I’ve been noticing for the most part of my life that social interaction tires me a lot.
I can understand that this happened to me in the past when my anxiety sparked hardly but I changed a lot. I’ve been experiencing very little anxiety if none for a few months now and I’m now confident but still I can stand only a short time being with people other than my partner ( half a day or so) then, I need to be on my own.
It’s not that I don’t want to interact with people. I always wanted. Before, it stopped me my social phobia so much that avoid any contact.
But now, I still need to recharge my energy a lot.
Is it possible that what makes me so tired is that I’m wearing a mask along these moments of interactions? Mainly, I think that I’m myself or so I think but of course, I let myself drive and do new things with the crowd. Things that I’m much or less comfortable with or I want to try for the sake of learn. Although, I wouldn’t do it by myself.

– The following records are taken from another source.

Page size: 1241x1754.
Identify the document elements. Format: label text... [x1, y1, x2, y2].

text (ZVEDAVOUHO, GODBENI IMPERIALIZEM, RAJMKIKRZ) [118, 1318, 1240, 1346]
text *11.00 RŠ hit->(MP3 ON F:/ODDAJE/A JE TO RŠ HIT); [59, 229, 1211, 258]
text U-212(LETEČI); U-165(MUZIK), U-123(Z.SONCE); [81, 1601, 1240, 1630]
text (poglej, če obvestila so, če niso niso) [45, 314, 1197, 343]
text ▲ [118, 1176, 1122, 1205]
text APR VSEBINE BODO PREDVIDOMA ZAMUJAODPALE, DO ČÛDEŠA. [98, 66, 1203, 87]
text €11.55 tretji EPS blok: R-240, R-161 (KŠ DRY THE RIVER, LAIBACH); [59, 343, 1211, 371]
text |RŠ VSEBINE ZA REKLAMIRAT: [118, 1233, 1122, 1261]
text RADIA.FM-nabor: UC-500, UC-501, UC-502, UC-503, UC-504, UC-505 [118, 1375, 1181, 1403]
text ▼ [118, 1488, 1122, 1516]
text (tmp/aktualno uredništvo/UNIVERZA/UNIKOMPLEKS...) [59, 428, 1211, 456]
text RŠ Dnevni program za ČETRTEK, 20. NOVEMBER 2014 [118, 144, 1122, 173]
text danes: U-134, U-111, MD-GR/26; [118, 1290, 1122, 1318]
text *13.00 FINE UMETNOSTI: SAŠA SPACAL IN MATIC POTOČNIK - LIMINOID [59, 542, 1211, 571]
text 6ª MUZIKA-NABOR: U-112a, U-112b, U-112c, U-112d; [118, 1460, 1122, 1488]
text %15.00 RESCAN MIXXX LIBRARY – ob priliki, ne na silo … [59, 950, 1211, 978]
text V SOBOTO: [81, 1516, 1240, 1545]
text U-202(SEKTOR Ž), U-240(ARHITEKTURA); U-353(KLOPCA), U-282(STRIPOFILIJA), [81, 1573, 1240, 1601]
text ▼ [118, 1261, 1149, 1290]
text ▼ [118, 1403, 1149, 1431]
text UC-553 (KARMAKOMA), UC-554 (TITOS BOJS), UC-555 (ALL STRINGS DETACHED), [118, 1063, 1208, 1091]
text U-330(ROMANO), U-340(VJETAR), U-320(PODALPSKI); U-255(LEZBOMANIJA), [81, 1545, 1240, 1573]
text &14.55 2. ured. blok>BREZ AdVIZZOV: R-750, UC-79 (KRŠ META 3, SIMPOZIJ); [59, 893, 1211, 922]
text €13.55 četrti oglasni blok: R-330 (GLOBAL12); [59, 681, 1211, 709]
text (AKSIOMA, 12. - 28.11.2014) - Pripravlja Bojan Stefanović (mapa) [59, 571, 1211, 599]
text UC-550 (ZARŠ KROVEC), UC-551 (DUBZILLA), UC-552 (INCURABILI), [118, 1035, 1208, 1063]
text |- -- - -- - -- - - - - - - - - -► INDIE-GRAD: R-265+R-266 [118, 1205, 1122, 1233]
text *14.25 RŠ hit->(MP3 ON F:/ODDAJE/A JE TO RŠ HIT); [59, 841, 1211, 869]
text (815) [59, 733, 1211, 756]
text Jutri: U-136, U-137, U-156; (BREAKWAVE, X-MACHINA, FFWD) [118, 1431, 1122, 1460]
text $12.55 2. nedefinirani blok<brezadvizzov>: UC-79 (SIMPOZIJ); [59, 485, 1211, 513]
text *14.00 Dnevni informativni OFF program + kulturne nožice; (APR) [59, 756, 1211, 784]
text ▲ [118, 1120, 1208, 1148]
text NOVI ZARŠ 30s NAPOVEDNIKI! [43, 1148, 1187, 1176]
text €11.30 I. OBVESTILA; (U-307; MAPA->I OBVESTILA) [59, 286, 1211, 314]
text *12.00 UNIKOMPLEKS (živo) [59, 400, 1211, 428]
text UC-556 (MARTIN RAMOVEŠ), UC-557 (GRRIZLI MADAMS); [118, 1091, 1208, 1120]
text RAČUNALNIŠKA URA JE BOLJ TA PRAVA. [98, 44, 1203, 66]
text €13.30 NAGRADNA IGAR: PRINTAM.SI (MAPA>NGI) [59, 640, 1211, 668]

I’m in a moment in my life when I’m more open to new experiences and being more open and create a good environment. I mean that I’m more daring. Of course, with my feet on the floor. Not any madness or anything too close to it.
I hate being fake. And this is what’s flying around my head now.
I also have to consider that I’ve been going through so many depressions and self-isolation along most part of my live. Exactly since I were a teenager so on another side it’s understandable that I want to show up my best face and live situations even when I find hard to know to manage them as a normal person. I’m not used to it.
Anyone experiencing something similar?